Inside, the interior featured bolstered leather seats, driver-oriented dashboard and a very interesting all-digital touch-screen instrument cluster and center console, complete with a digital speedometer. All major functions were controlled from the touch-screen. I’ve never seen one of these before and can’t confirm if it was an industry first, but the boldness of placing such an interface in company that normally sells to older and mature customers used to simplistic technology is as quizzical as it is inspiring. The touch screen was only available from 1988-1989 before it was dropped in 1990.

car donation

The Reatta was one of several attempts by various automakers in the late 1980s to replicate the feel of classic ‘60s British convertibles like Triumph and MG but with modern technology and driving mannerisms. Examples include the Lotus M100 Elan and the ’89-‘94 Mercury Capri. Probably the best example was immensely popular and successful Mazda Miata, which debuted in February 1989. Some would consider the Reatta the least of those attempts, but I think it’s notable for being the first. The Reatta actually predated the Miata by a year, so one must give credit to Buick’s intuition. They even have similar sounding names.

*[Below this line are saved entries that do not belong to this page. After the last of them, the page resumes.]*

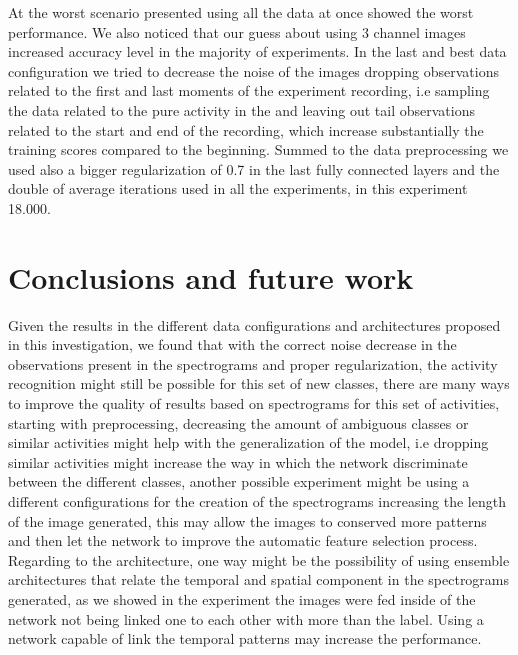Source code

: \documentclass[10pt,halfline,a4paper]{ouparticle}
\begin{document}
\noindent
At the worst scenario presented using all the data at once showed the worst performance. We also noticed that our guess about using 3 channel images increased accuracy level in the majority of  experiments. In the last and best data configuration we tried to decrease the noise of the images dropping observations related to the first and last moments of the experiment recording, i.e sampling the data related to the pure activity in the and leaving out tail observations related to the start and end of the recording, which increase substantially the training scores compared to the beginning. Summed to the data preprocessing we used also a bigger regularization of 0.7 in the last fully connected layers and the double of average iterations used in all the experiments, in this experiment 18.000.  \\

\section{Conclusions and future work}
\noindent
Given the results in the different data configurations and architectures proposed in this investigation, we found that with the correct noise decrease in the observations present in the spectrograms and proper regularization, the activity recognition might still be possible for this set of new classes, there are many ways to improve the quality of results based on spectrograms for this set of activities, starting with preprocessing, decreasing the amount of ambiguous classes or similar activities might help with the generalization of the model, i.e dropping similar activities might increase the way in which the network discriminate between the different classes, another possible experiment might be using a different configurations for the creation of the spectrograms increasing the length of the image generated, this may allow the images to conserved more patterns and then let the network to improve the automatic feature selection process. \\

\noindent
Regarding to the architecture, one way might be the possibility of using ensemble architectures that relate the temporal and spatial component in the spectrograms generated, as we showed in the experiment the images were fed inside of the network not being linked one to each other with more than the label. Using a network capable of link the temporal patterns may increase the performance. \\
\end{document}
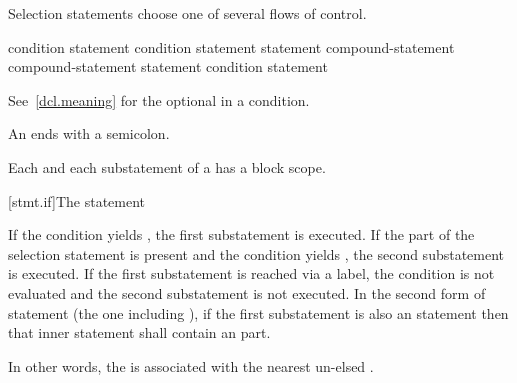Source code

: \pnum
Selection statements choose one of several flows of control.

%
%
%
\begin{bnf}
\br
      \terminal{(}  condition \terminal{)} statement\br
      \terminal{(}  condition \terminal{)} statement  statement\br
     \opt{\terminal{!}}  compound-statement\br
     \opt{\terminal{!}}  compound-statement  statement\br
     \terminal{(}  condition \terminal{)} statement
\end{bnf}

See~\ref{dcl.meaning} for the optional  in a condition.
\begin{note}
An  ends with a semicolon.
\end{note}

\pnum
{}%
\begin{note}
Each  and
each substatement of a 
has a block scope.
\end{note}

[stmt.if]{The  statement}%

\pnum
If the condition yields , the first
substatement is executed. If the  part of the selection
statement is present and the condition yields , the second
substatement is executed. If the first substatement is reached via a
label, the condition is not evaluated and the second substatement is
not executed. In the second form of  statement
(the one including ), if the first substatement is also an
 statement then that inner  statement shall contain
an  part.
\begin{footnote}
In other words, the  is associated with the nearest un-elsed
.
\end{footnote}

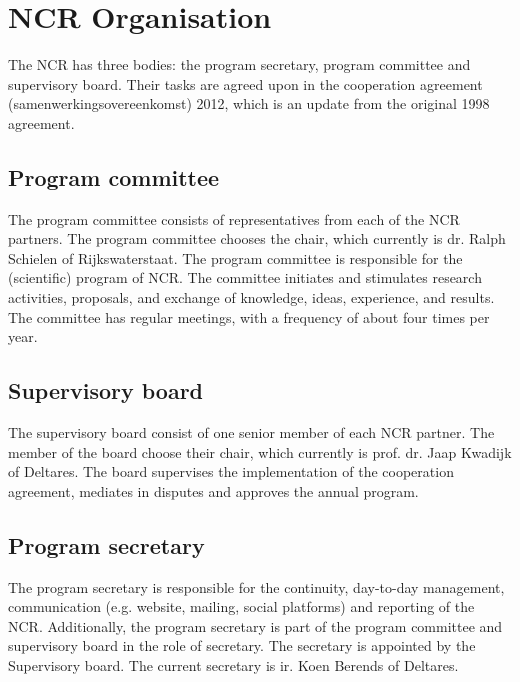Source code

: \chapter{NCR Organisation}
	The NCR has three bodies: the program secretary, program committee and supervisory board. Their tasks are agreed upon in the cooperation agreement (samenwerkingsovereenkomst) 2012, which is an update from the original 1998 agreement. 
    
    \section{Program committee}
    The program committee consists of representatives from each of the NCR partners. The program committee chooses the chair, which currently is dr. Ralph Schielen of Rijkswaterstaat. The program committee is responsible for the (scientific) program of NCR. The committee initiates and stimulates research activities, proposals, and exchange of knowledge, ideas, experience, and results. The committee has regular meetings, with a frequency of about four times per year. 
    
    \section{Supervisory board}
    The supervisory board consist of one senior member of each NCR partner. The member of the board choose their chair, which currently is prof. dr. Jaap Kwadijk of Deltares. The board supervises the implementation of the cooperation agreement, mediates in disputes and approves the annual program. 
    
    \section{Program secretary}
    The program secretary is responsible for the continuity,  day-to-day management, communication (e.g. website, mailing, social platforms) and reporting of the NCR. Additionally, the program secretary is part of the program committee and supervisory board in the role of secretary. The secretary is appointed by the Supervisory board. The current secretary is ir. Koen Berends of Deltares. 

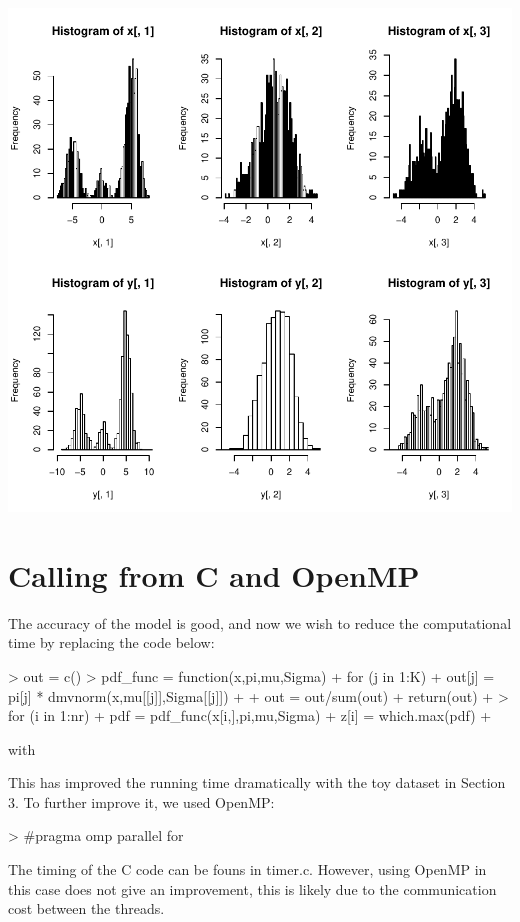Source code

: \documentclass[a4paper]{article}
\begin{document}
\includegraphics{vignettes-chunk4}

\section{Calling from C and OpenMP}
The accuracy of the model is good, and now we wish to reduce the computational time by replacing the code below:

\begin{Schunk}
\begin{Sinput}
> out = c()
> pdf_func = function(x,pi,mu,Sigma) {
+   for (j in 1:K){
+     out[j] = pi[j] * dmvnorm(x,mu[[j]],Sigma[[j]])       
+   }
+   out = out/sum(out)   
+   return(out)
+ }
> for (i in 1:nr) {       
+   pdf = pdf_func(x[i,],pi,mu,Sigma)
+   z[i] = which.max(pdf)
+   }
\end{Sinput}
\end{Schunk}
with
\begin{Schunk}
\end{Schunk}

This has improved the running time dramatically with the toy dataset in Section 3. To further improve it, we used OpenMP:
\begin{Schunk}
\begin{Sinput}
> #pragma omp parallel for 
\end{Sinput}
\end{Schunk}

The timing of the C code can be founs in timer.c. However, using OpenMP in this case does not give an improvement, this is likely due to the communication cost between the threads.
\end{document}
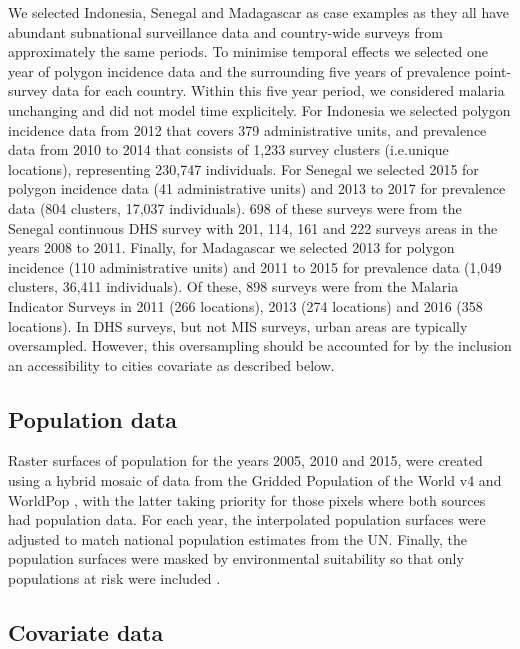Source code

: \documentclass{statsoc}
\begin{document}
We selected Indonesia, Senegal and Madagascar as case examples as they all have abundant subnational surveillance data and country-wide surveys from approximately the same periods.
To minimise temporal effects we selected one year of polygon incidence data and the surrounding five years of prevalence point-survey data for each country.
Within this five year period, we considered malaria unchanging and did not model time explicitely.
For Indonesia we selected polygon incidence data from 2012 that covers 379 administrative units, and prevalence data from 2010 to 2014 that consists of 1,233 survey clusters (i.e.\thinspace unique locations), representing 230,747 individuals.
For Senegal we selected 2015 for polygon incidence data (41 administrative units) and 2013 to 2017 for prevalence data (804 clusters, 17,037 individuals).
698 of these surveys were from the Senegal continuous DHS survey with 201, 114, 161 and 222 surveys areas in the years 2008 to 2011. 
Finally, for Madagascar we selected 2013 for polygon incidence (110 administrative units) and 2011 to 2015 for prevalence data (1,049 clusters, 36,411 individuals).
Of these, 898 surveys were from the Malaria Indicator Surveys in 2011 (266 locations), 2013 (274 locations) and 2016 (358 locations).
In DHS surveys, but not MIS surveys, urban areas are typically oversampled.
However, this oversampling should be accounted for by the inclusion an accessibility to cities covariate as described below.


\subsection*{Population data}

Raster surfaces of population for the years 2005, 2010 and 2015, were created using a hybrid mosaic of data from the Gridded Population of the World v4 \citep{gpw4} and WorldPop \citep{tatem2017worldpop}, with the latter taking priority for those pixels where both sources had population data.
For each year, the interpolated population surfaces were adjusted to match national population estimates from the UN. 
Finally, the population surfaces were masked by environmental suitability so that only populations at risk were included \citep{weiss2019mapping}.


\subsection*{Covariate data}
\end{document}
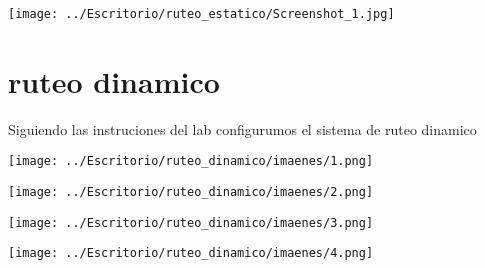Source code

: \documentclass[11pt,a4paper]{report}
\begin{document}
\texttt{[image: ../Escritorio/ruteo\_estatico/Screenshot\_1.jpg]}

\part{ruteo dinamico}

Siguiendo las instruciones del lab configurumos el sistema de ruteo dinamico

\texttt{[image: ../Escritorio/ruteo\_dinamico/imaenes/1.png]}

\texttt{[image: ../Escritorio/ruteo\_dinamico/imaenes/2.png]} 

\texttt{[image: ../Escritorio/ruteo\_dinamico/imaenes/3.png]} 
   
\texttt{[image: ../Escritorio/ruteo\_dinamico/imaenes/4.png]} 
\end{document}
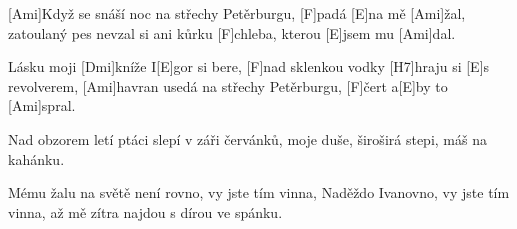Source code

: [Ami]Když se snáší noc na střechy Petěrburgu,
[F]padá [E]na mě [Ami]žal,
zatoulaný pes nevzal si ani kůrku
[F]chleba, kterou [E]jsem mu [Ami]dal.

\brep [C]Lásku moji [Dmi]kníže I[E]gor si bere,
[F]nad sklenkou vodky [H7]hraju si [E]s revolverem,
[Ami]havran usedá na střechy Petěrburgu,
[F]čert a[E]by to [Ami]spral.\erep

Nad obzorem letí ptáci slepí v záři červánků,
moje duše, široširá stepi, máš na kahánku.

\brep Mému žalu na světě není rovno,
vy jste tím vinna, Naděždo Ivanovno,
vy jste tím vinna, až mě zítra najdou s dírou ve spánku.\erep


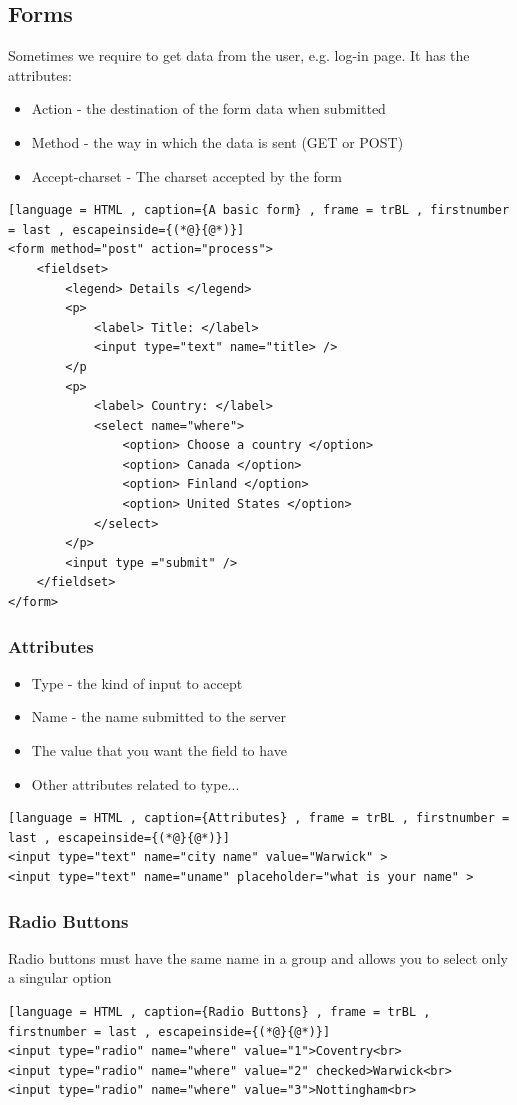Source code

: \documentclass[a4paper]{article}
\theoremstyle{plain}
\theoremstyle{definition}
\theoremstyle{remark}
\begin{document}
\begin{flushleft}
\subsection{Forms}
Sometimes we require to get data from the user, e.g. log-in page. It has the attributes:	
\begin{itemize}
	\item Action - the destination of the form data when submitted
	\item Method - the way in which the data is sent (GET or POST)
	\item Accept-charset - The charset accepted by the form
\end{itemize}
\begin{lstlisting}[language = HTML , caption={A basic form} , frame = trBL , firstnumber = last , escapeinside={(*@}{@*)}]
<form method="post" action="process">
	<fieldset>
		<legend> Details </legend>
		<p>
			<label> Title: </label>
			<input type="text" name="title> />
		</p
		<p>
			<label> Country: </label>
			<select name="where">
				<option> Choose a country </option>
				<option> Canada </option>
				<option> Finland </option>
				<option> United States </option>
			</select>
		</p>
		<input type ="submit" />
	</fieldset>
</form>
\end{lstlisting}
\subsubsection{Attributes}
\begin{itemize}
	\item Type - the kind of input to accept
	\item Name - the name submitted to the server
	\item The value that you want the field to have
	\item Other attributes related to type...
\end{itemize}
\begin{lstlisting}[language = HTML , caption={Attributes} , frame = trBL , firstnumber = last , escapeinside={(*@}{@*)}]
<input type="text" name="city name" value="Warwick" >
<input type="text" name="uname" placeholder="what is your name" >
\end{lstlisting}
\subsubsection{Radio Buttons}
Radio buttons must have the same name in a group and allows you to select only a singular option
\begin{lstlisting}[language = HTML , caption={Radio Buttons} , frame = trBL , firstnumber = last , escapeinside={(*@}{@*)}]
<input type="radio" name="where" value="1">Coventry<br>
<input type="radio" name="where" value="2" checked>Warwick<br>
<input type="radio" name="where" value="3">Nottingham<br>
\end{lstlisting}

\end{flushleft}
\end{document}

But the Reatta debuted as a coupe only, a misstep in a market that was ripe for small convertibles, as the Miata would prove. By the time they added a convertible in 1990, the Miata, which only came as a convertible, had already taken off and the Reatta was just a year away from discontinuation.

Could the Reatta have been the hit the Miata was? Perhaps. The Reatta was nice looking and mostly well designed. The arrival of the convertible made it even more alluring. But there were more negatives than positive. The hi-tech touch-screen was in conflict with the small, sporty, back-to-basics nature that most people conjure when they think of small coupes, not to mention alienating to older buyers. The engine was Buick’s basic 6-cylinder with a max of 170 horsepower and was not, like other Buicks of the era, turbocharged. The only transmission ever available in a Reatta was an automatic, a big turn off to young people and enthusiasts looking for something fun to drive. Lastly, the charming but antiquated hand-made assembly made manufacturing costly and time consuming.

Buick planned to sell around 20,000 each year. But by 1991, only 21,751 examples had been produced over about 4 years.

Right now the Reatta stands a good chance of becoming a future classic collector car. The good intentions of the original product, combined with the classic convertible body style and relatively low production figures make the vehicles candidates for restoration or show pieces. Will they become extremely valuable? Probably not. But as time goes on, and more and more are taken off the road and parted out, the Reatta stands a better chance than other cars from the era at garnering some interest, and maybe even increasing value after it bottoms out.

Our ’90 Reatta coupe was generously donated to WBUR and is painted red and features a light grey leather interior, sunroof, alloy wheels and only 64,408 miles on the odometer.